ARTICLE 19 welcomes this move but calls on these and other tech companies to go further. They should make permanent their decisions not to share user data with Hong Kong authorities and should challenge laws and orders that violate international standards on freedom of expression and privacy.
“Information about Hong Kongers’ online activities could be central to prosecutions under the new national security legislation,” said Matthew Bugher, ARTICLE 19’s Head of Asia Programme.
“By handing over user data, social media companies could become complicit in the conviction and imprisonment of pro-democracy activists, human rights defenders and others exercising their rights to freedom of expression and assembly. Companies should be particularly careful not to share meta-data, which could reveal an individual’s location or other identifying information.”
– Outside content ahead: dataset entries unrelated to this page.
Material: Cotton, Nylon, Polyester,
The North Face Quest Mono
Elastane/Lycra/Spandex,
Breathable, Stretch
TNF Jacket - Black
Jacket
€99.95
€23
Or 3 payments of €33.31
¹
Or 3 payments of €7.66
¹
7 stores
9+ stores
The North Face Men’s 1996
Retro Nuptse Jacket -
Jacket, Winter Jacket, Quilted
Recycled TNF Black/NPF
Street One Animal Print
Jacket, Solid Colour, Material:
Companies should oppose government orders that would result in violations of human rights. In practice, companies should resist government requests to restrict content that is protected by the right to freedom of expression or to provide user data that could be used to crack down on protesters, human rights defenders or government critics. This includes challenging such orders before the courts.
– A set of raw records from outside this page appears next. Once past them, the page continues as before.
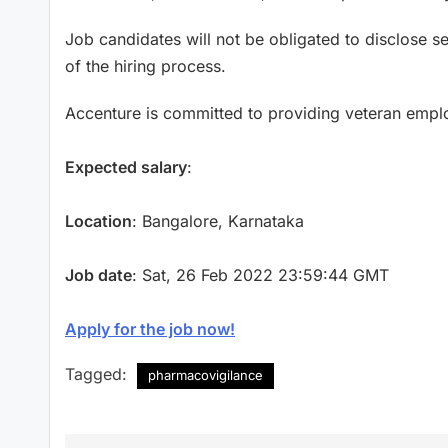
Job candidates will not be obligated to disclose s
of the hiring process.
Accenture is committed to providing veteran emp
Expected salary
:
Location
: Bangalore, Karnataka
Job date
: Sat, 26 Feb 2022 23:59:44 GMT
Apply for the job now!
Tagged:
pharmacovigilance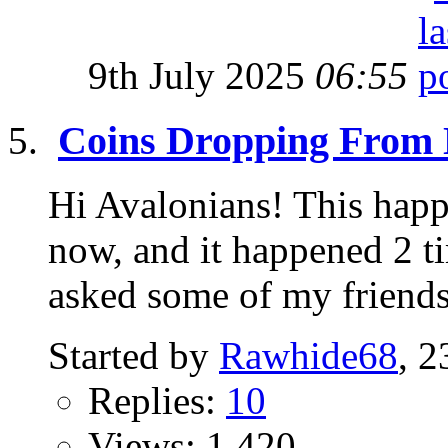
9th July 2025
06:55
Coins Dropping From
Hi Avalonians! This hap
now, and it happened 2 t
asked some of my friends 
Started by
Rawhide68
, 
Replies:
10
Views: 1,420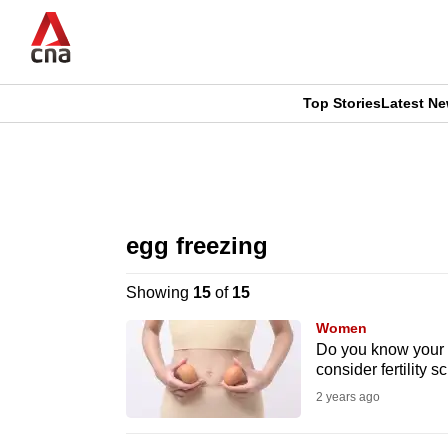
Skip
to
main
content
Top Stories
Latest N
CNAR
CNAR
Primary
This
Secondary
Menu
browser
egg freezing
Menu
is
Showing
15
of
15
no
Women
longer
Do you know your 
consider fertility s
supported
2 years ago
We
The national security legislation, which was passed by China’s central government, includes broad and vaguely defined prohibitions on separatism, subversion, terrorism and collusion with foreign countries. These provisions have already been used to target peaceful protesters. Pro-democracy activists, opposition politicians, human rights defenders, journalists and internet users fear the law will facilitate a broader crackdown on freedoms in Hong Kong.
The government of China and Hong Kong authorities must respect the right to protest, including in online spaces, and the right to anonymity. Any attempt by States to gain backdoor access to people’s communications or to obtain meta-data that would strip protesters of their right to anonymity constitutes a violation of international law. Anonymous speech is vital for human rights defenders, journalists and protestors.